Holding on to a small but growing jackfruit, just outside of the Damnoen Saduak floating market, about 110 km southwest of Bangkok, Thailand. The largest tree borne fruit in the world, jackfruits are potentially enormous things, seldom less than about 25 cm in diameter they can reach 36 kg in weight and up to 90 cm long and 50 cm in diameter.
The Damnoen Saduak floating market
Really early on the morning the 13th of February we set out to visit the Damnoen Saduak floating market in the Ratchaburi province, about one hour’s taxi ride from central Bangkok. There are several floating markets on various canals in Bangkok and other nearby provinces. Today these floating markets are kept alive for visiting tourists but were originally live wet markets for the local Thai people. “In old times the roads no good so when people want meet and trade, they use rivers.”, our chauffeur told us.
Alive and most bustlingly so
Other than the crystal clear waters of Phi Phi island, Phuket or Koh Samui, pictures of floating markets in Thailand are probably the most published in travel magazines.
A lady selling cut pineapples and mangoes
The Damnoen Saduak canal was built in the 1860 to facilitate waterborne travels between the Ratchaburi and the Samutsakhon Provinces. These days they also provide water for agricultural purposes in an intricate irrigation system. In fact the entire area around Bangkok is so fertile that it is called the rice bowl of Asia.
The local fruits were an absolute delight.
The water was filled with energy when the small wooden boats or sampans, often paddled by women with straw hats, hustled and competed for the best space in offering colourful and vibrant looking fruits, vegetables and even warm cooked food to customers in other oncoming boats.
Colourful and vibrant looking fruits, vegetables and even warm cooked food was sold from one boat to another.
A bag of fresh fruits which one could have for lunch would cost just 20 baht (less than SGD $1) compared to a hand-made coconut shell ladle that would sell at 450 baht (SGD $21). Sadly enough many locals instead preferred to set up shop in standardized souvenirs, such as straw hats and black wooden elephants, instead of fruits that unsold would go bad overnight.

* _Problems to solve_
1. Please set down, word for word, the part of the floating market passage starting with "The water was" and going on through "other oncoming boats.".
2. Count the lines in the entries that contain the string "time", matching case exactly, and give only that number.

* _Records provided_
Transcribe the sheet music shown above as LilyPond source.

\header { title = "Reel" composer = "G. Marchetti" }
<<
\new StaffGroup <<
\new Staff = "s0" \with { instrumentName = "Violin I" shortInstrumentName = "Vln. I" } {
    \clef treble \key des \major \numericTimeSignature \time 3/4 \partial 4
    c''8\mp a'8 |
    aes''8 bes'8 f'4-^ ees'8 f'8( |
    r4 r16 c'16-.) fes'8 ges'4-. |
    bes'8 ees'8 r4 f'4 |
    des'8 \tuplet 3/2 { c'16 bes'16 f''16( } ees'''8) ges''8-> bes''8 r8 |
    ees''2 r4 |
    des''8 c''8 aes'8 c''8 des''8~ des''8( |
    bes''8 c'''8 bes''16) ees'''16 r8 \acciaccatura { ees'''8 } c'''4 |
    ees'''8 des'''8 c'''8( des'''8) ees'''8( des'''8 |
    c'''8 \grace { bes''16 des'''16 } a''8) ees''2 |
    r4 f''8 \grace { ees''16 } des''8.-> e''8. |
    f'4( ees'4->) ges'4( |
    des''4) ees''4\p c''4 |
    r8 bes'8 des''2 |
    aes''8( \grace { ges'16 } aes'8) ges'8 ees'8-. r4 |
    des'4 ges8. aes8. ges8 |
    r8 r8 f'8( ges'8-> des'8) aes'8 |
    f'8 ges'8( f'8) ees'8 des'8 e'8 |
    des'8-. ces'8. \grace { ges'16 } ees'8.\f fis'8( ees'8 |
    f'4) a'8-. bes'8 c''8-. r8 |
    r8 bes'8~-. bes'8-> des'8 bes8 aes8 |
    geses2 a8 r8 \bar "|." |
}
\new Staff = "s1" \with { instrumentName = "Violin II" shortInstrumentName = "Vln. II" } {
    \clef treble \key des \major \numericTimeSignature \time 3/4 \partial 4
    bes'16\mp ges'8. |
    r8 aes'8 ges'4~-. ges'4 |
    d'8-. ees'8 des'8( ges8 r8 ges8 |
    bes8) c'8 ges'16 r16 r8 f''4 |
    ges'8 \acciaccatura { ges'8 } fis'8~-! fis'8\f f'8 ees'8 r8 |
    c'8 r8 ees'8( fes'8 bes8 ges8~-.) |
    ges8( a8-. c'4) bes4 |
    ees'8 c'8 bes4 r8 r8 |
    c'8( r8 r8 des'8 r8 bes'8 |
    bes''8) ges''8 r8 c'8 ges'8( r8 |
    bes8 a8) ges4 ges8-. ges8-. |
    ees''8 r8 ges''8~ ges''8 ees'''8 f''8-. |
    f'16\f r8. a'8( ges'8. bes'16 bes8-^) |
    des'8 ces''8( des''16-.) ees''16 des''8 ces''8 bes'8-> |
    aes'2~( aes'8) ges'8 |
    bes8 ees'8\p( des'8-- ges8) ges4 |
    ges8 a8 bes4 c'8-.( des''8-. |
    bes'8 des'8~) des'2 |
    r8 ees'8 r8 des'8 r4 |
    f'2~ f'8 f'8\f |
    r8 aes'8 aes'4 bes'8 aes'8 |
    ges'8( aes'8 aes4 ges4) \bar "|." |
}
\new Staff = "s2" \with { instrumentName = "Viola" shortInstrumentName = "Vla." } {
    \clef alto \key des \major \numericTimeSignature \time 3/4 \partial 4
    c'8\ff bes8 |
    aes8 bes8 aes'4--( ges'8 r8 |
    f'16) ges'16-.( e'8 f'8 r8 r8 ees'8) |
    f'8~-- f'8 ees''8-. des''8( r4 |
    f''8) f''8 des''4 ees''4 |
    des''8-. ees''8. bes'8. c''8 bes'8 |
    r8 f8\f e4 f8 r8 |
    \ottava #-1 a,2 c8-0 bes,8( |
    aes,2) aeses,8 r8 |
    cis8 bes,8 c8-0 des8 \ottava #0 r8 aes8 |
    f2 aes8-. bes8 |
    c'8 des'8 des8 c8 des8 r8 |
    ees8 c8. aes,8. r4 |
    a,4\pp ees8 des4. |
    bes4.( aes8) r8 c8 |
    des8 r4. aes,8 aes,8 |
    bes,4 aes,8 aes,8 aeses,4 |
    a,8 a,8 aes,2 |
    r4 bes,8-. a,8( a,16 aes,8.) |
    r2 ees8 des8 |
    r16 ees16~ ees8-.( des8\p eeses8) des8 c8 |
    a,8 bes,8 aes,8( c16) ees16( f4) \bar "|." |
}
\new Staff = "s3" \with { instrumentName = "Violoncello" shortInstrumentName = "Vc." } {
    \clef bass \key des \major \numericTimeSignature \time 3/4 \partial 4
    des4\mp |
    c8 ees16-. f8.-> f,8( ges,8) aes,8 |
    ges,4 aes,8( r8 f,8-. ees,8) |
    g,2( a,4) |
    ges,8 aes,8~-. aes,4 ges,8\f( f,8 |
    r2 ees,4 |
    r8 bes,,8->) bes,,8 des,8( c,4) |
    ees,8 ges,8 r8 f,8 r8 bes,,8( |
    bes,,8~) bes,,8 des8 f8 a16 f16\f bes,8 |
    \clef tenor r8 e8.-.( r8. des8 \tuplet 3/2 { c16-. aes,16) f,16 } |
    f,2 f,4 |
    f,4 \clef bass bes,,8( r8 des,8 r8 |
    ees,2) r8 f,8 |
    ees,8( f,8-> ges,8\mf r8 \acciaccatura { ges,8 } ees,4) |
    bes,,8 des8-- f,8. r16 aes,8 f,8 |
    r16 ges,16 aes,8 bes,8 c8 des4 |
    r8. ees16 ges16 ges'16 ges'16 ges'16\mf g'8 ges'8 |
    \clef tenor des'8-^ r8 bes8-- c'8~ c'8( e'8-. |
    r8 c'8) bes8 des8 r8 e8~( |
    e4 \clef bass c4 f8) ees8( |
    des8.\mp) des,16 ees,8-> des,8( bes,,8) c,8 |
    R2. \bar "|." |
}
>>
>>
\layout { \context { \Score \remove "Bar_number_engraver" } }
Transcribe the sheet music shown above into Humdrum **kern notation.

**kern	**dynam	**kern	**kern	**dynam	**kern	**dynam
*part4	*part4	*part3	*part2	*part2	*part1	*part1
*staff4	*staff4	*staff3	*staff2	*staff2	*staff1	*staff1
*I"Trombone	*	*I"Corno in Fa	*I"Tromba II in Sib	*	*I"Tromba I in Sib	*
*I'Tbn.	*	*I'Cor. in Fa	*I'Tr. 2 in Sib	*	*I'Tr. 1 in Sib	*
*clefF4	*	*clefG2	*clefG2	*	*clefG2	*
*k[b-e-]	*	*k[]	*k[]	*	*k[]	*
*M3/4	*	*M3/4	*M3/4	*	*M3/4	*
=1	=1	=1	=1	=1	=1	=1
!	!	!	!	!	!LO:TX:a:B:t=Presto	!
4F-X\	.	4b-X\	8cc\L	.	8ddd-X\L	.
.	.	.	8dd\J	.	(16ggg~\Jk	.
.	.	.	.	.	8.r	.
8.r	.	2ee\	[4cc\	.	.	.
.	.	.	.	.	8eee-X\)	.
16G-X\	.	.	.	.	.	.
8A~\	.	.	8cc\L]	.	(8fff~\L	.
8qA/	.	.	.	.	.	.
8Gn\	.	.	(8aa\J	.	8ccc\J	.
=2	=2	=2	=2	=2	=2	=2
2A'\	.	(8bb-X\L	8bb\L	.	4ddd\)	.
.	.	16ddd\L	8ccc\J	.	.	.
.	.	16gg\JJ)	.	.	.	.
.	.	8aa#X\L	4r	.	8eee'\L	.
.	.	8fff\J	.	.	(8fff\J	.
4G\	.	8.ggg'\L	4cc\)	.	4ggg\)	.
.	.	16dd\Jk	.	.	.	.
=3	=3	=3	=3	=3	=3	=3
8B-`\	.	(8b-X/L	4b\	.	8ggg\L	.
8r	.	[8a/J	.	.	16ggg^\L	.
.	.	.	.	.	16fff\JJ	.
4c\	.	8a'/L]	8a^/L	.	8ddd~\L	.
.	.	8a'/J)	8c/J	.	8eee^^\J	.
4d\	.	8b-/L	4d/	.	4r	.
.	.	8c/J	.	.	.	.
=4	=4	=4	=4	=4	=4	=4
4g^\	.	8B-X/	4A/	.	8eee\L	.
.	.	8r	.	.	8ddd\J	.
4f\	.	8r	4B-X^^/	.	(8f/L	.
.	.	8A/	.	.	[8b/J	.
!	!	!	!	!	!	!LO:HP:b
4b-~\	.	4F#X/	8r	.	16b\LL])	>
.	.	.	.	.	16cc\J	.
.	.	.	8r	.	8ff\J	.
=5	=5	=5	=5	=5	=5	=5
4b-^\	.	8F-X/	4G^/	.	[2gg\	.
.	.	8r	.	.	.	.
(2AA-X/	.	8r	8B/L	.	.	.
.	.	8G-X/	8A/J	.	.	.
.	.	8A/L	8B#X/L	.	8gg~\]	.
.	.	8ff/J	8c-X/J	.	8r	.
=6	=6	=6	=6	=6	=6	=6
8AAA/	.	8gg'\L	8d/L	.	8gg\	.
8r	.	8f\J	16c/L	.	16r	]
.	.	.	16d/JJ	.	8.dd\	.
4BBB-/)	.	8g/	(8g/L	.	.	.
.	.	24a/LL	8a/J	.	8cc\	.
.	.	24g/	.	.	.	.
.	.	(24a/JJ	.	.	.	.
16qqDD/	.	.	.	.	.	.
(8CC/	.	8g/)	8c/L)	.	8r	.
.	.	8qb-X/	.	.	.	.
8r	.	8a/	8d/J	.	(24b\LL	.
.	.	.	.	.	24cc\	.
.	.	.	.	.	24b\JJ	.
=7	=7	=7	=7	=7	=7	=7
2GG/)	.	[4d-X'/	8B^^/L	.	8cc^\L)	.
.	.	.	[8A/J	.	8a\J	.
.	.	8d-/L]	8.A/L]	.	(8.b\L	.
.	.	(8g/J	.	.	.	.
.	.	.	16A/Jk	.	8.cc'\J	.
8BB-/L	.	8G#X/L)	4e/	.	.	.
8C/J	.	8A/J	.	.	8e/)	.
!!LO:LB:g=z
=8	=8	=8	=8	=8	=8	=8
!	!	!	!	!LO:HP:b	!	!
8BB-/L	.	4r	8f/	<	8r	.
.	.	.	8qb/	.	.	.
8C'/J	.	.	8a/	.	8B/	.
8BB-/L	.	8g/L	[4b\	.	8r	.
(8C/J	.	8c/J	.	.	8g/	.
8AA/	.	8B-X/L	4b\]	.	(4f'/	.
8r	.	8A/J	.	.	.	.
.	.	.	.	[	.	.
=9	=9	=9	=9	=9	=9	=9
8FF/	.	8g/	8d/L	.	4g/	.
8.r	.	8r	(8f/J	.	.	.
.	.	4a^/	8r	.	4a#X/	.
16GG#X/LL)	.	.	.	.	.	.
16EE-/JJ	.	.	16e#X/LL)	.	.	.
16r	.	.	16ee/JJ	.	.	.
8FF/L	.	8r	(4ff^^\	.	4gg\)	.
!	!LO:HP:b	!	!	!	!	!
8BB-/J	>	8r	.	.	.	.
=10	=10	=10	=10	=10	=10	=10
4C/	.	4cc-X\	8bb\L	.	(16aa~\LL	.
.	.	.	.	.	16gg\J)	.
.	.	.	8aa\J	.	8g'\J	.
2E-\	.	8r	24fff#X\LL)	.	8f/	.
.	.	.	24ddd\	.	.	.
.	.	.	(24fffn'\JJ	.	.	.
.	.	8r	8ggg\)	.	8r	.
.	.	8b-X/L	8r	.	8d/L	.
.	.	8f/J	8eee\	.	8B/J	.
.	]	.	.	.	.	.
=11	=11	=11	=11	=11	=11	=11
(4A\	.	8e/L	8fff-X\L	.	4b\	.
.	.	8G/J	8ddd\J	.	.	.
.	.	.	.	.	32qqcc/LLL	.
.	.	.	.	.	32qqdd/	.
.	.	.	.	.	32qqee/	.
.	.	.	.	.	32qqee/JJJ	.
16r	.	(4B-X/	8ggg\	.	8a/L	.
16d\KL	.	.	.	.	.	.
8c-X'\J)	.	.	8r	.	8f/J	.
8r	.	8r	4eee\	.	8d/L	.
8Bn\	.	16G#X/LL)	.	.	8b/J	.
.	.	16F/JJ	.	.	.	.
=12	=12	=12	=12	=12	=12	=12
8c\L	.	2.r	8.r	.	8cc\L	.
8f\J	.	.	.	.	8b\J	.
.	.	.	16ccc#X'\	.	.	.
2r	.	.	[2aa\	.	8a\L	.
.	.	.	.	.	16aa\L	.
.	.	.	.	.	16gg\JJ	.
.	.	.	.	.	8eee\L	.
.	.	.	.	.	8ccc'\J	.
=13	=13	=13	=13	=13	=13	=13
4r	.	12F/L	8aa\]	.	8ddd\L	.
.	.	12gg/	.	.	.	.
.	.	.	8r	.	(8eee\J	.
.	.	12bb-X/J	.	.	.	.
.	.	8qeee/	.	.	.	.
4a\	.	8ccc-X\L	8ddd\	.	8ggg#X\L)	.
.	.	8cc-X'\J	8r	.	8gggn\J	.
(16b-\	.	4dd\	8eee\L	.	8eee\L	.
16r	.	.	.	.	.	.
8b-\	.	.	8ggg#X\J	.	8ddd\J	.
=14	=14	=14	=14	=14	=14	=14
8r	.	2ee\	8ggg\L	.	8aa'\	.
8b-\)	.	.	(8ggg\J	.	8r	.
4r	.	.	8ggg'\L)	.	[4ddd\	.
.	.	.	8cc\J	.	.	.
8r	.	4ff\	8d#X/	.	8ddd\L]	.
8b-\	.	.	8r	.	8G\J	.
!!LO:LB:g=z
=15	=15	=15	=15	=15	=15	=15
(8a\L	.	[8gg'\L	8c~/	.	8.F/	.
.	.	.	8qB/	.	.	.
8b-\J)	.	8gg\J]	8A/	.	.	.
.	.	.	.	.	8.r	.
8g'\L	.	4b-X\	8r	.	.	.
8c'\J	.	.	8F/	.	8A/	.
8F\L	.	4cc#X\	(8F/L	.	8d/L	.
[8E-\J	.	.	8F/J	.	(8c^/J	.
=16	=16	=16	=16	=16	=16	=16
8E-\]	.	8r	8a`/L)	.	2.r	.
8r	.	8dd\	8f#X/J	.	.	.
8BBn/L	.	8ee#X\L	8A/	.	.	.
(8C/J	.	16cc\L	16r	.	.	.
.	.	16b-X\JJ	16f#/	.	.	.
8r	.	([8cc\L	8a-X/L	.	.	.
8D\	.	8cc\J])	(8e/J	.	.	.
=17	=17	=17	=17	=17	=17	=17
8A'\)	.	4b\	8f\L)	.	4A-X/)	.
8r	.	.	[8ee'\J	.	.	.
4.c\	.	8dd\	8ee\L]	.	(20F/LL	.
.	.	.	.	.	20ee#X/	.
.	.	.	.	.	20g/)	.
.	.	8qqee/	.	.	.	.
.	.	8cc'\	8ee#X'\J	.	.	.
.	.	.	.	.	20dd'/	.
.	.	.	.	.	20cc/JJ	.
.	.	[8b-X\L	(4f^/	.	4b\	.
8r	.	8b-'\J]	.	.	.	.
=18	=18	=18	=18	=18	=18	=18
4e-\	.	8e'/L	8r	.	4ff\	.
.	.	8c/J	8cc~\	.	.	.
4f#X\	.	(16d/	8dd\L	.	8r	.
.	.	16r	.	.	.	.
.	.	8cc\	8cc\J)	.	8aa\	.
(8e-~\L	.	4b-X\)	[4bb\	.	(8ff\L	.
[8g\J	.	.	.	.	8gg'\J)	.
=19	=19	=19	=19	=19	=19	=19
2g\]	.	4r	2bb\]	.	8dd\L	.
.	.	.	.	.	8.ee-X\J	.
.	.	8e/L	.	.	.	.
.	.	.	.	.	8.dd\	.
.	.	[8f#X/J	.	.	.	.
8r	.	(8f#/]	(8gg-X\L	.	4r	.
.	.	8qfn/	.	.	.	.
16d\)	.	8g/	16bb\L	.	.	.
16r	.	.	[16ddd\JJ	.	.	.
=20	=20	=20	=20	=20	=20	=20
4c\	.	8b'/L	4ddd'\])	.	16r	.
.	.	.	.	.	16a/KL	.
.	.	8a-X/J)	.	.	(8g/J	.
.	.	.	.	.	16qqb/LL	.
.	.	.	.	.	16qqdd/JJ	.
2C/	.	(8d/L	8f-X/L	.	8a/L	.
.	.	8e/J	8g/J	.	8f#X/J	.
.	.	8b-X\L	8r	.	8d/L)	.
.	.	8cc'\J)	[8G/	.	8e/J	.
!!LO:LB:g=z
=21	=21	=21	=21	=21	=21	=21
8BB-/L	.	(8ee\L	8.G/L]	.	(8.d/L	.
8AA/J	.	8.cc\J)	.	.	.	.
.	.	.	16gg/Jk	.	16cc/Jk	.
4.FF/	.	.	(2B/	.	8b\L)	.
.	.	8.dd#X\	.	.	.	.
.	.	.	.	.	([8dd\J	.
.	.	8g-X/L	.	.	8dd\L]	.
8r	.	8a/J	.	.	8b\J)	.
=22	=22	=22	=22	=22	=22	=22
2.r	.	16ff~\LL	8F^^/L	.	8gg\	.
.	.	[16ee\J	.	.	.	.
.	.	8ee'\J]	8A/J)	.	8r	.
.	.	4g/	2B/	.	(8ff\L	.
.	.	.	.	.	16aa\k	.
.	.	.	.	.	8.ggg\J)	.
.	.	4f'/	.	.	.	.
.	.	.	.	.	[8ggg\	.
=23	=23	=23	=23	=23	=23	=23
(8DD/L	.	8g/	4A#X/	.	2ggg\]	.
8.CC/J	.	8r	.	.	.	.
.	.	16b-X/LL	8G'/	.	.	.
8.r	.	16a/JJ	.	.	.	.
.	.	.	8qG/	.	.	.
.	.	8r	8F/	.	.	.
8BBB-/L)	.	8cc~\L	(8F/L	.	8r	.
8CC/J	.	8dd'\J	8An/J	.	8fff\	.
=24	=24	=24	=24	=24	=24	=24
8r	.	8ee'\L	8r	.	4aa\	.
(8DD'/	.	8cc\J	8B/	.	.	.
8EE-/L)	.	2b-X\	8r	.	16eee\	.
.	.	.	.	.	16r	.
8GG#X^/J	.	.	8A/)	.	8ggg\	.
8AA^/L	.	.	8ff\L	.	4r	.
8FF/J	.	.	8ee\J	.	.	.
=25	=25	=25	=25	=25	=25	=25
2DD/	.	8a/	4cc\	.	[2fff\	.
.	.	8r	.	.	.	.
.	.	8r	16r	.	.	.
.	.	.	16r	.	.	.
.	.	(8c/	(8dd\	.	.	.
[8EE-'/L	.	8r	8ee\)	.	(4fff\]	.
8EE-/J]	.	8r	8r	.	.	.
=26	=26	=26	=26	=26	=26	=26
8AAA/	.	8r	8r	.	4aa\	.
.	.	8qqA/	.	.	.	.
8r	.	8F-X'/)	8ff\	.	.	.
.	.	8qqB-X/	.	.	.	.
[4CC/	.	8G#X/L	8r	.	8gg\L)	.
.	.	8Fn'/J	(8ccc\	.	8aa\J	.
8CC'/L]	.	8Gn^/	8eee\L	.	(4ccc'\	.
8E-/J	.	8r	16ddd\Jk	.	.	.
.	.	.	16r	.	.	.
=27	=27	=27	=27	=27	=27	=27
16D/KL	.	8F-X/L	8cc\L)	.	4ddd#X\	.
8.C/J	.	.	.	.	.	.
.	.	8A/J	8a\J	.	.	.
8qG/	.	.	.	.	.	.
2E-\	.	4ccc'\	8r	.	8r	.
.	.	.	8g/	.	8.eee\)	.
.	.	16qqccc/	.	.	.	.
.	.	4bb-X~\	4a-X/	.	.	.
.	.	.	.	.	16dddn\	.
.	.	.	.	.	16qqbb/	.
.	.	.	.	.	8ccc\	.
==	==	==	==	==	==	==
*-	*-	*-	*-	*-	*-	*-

* _Answers in order_
1.
The water was filled with energy when the small wooden boats or sampans, often paddled by women with straw hats, hustled and competed for the best space in offering colourful and vibrant looking fruits, vegetables and even warm cooked food to customers in other oncoming boats.

2. 4